## Consigne
Citez mot pour mot la partie de l'extrait sur les concerts, plus bas, qui s'ouvre sur les mots contenant « Metz, Paris, Dijon » et se clôt sur « de la boue. ».

--- Extrait ---

Metz, Paris, Dijon sur un "nuiteux cargo"

"Il sortit sur la terrasse et reprit possession de sa solitude". Romain GARY

Dimanche : petit matin, 5.00, heure d'automne. Retour d'une odyssée qui, géographiquement, m'a menée de Metz à Paris, puis de Paris à Dijon et, enfin, de Dijon à la case départ. Psychologiquement, visuellement, émotionnellement, ce fut bien autre chose ! Une sorte de plongée dans de vertigineux abysses, avec pour compagnons de scaphandre de sublimes passagers clandestins. Hubert, bien sûr, mais aussi Verlaine, Rimbaud, Lord Byron, Nerval, Lautréamont, Baudelaire. Ils étaient tous là, leurs spectres faisant tantôt mousser la Guiness, tantôt flamboyer des fleurs du mal au milieu de la boue.

Que devient le rêveur, en l'occurrence la rêveuse, quand le rêve est fini ? Difficile à dire. Les yeux bordés d'ombre après quelques nuits extrêmement courtes, au sommeil resserré, j'oscille entre l'enchantement et le pincement au cœur. Parce que c'est déjà fini, l'attente en compagnie de « cinglés sublimes » (des qui ont vu Thiéfaine entre 160 et 180 fois, des qui s'interdisent de boire durant les heures qui précèdent le concert afin de ne pas avoir à quitter urgemment la file où ils ont leur « place dans le trafic », etc.), déjà fini l'instant T où tout explose plusieurs heures durant (les conventions, les émotions), déjà finis tous les moments où, après chaque concert, on va rejoindre ceux qui en étaient afin de prolonger un peu la fête. On fait ça systématiquement, c'est devenu un rituel : on se connaît, on a parfois tissé des liens d'amitié. On aime être ensemble une fois les lambeaux arrivés : la fin du spectacle, je veux dire. On repousse le moment où il faudra se quitter. On est bien ensemble, groupés autour d'une même passion comme on le serait autour d'un feu de camp...

Mes impressions sur ces trois concerts ? Elles sont légion et j'ai encore du mal à les ordonner. Je vais tenter. Déjà, trois soirs de suite, ce fut pour moi un émerveillement de voir Hubert débarquer sur 22 mai. Un joli pied de nez au ramdam qui, il y a quelques mois, a fait rage autour de l'anniversaire de mai 68. Hubert, lui, n'était pas sur les barricades. Il avait mieux à faire. Pour notre plus grand bonheur à venir. Il était « déjà dans les nuages, à l'autre bout des galaxies ». 22 mai, c'est non seulement une grimace ironique envoyée à tout le tralala autour de mai 68, c'est aussi et avant tout du son, du vrai, qui vous décolle du sol. Un morceau énergique, donc, pour démarrer. Un morceau inattendu surtout. J'avais pensé à tout, sauf à cela. Et vous ? Et j'en reviens donc à ce que j'ai déjà évoqué ici, me semble-t-il : Hubert est toujours là où on ne l'attend pas, jamais là où on pense pouvoir le cueillir. Une espèce de coquelicot rebelle se refusant à tous les bouquets. Crachant sur l'emprisonnement en vase clos. La classe, quoi.

--- Informations affichées ---

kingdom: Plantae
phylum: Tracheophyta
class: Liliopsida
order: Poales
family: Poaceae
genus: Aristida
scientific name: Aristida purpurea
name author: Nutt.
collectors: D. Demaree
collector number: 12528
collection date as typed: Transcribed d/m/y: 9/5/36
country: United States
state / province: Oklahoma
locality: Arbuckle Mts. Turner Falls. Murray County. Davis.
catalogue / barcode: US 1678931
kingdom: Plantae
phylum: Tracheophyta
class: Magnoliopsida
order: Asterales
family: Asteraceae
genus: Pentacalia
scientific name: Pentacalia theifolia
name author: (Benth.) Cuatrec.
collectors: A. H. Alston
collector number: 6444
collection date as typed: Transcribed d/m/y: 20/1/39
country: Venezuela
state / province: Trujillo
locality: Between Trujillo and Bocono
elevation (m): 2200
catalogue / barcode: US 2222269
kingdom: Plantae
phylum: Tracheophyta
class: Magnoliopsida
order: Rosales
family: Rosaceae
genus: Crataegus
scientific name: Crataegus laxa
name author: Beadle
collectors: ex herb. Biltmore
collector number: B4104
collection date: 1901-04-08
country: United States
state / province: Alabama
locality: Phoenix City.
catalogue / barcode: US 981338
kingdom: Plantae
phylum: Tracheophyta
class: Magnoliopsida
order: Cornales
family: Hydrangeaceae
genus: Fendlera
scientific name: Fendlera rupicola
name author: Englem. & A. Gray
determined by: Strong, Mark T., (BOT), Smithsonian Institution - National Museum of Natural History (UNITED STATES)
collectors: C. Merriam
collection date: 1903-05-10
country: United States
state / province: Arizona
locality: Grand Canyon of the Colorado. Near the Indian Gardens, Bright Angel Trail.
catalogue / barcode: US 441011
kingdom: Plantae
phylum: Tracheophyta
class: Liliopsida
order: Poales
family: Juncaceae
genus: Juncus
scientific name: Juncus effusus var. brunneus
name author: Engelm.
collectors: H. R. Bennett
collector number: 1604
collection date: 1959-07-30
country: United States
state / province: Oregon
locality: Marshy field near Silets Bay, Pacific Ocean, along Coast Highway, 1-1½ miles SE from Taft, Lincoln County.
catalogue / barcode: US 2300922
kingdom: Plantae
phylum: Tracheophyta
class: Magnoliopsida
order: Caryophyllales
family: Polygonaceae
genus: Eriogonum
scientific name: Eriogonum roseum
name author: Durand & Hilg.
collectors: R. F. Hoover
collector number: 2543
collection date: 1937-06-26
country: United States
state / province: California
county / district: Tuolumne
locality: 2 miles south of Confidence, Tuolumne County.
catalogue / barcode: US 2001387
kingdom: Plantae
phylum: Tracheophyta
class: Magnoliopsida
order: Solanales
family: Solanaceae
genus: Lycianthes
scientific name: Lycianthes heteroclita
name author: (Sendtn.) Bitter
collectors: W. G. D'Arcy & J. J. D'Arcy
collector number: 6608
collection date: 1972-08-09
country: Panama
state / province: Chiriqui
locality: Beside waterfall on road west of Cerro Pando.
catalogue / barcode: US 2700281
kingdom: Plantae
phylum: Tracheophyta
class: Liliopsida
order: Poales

---

## Réponse rédigée
Metz, Paris, Dijon sur un "nuiteux cargo"

"Il sortit sur la terrasse et reprit possession de sa solitude". Romain GARY

Dimanche : petit matin, 5.00, heure d'automne. Retour d'une odyssée qui, géographiquement, m'a menée de Metz à Paris, puis de Paris à Dijon et, enfin, de Dijon à la case départ. Psychologiquement, visuellement, émotionnellement, ce fut bien autre chose ! Une sorte de plongée dans de vertigineux abysses, avec pour compagnons de scaphandre de sublimes passagers clandestins. Hubert, bien sûr, mais aussi Verlaine, Rimbaud, Lord Byron, Nerval, Lautréamont, Baudelaire. Ils étaient tous là, leurs spectres faisant tantôt mousser la Guiness, tantôt flamboyer des fleurs du mal au milieu de la boue.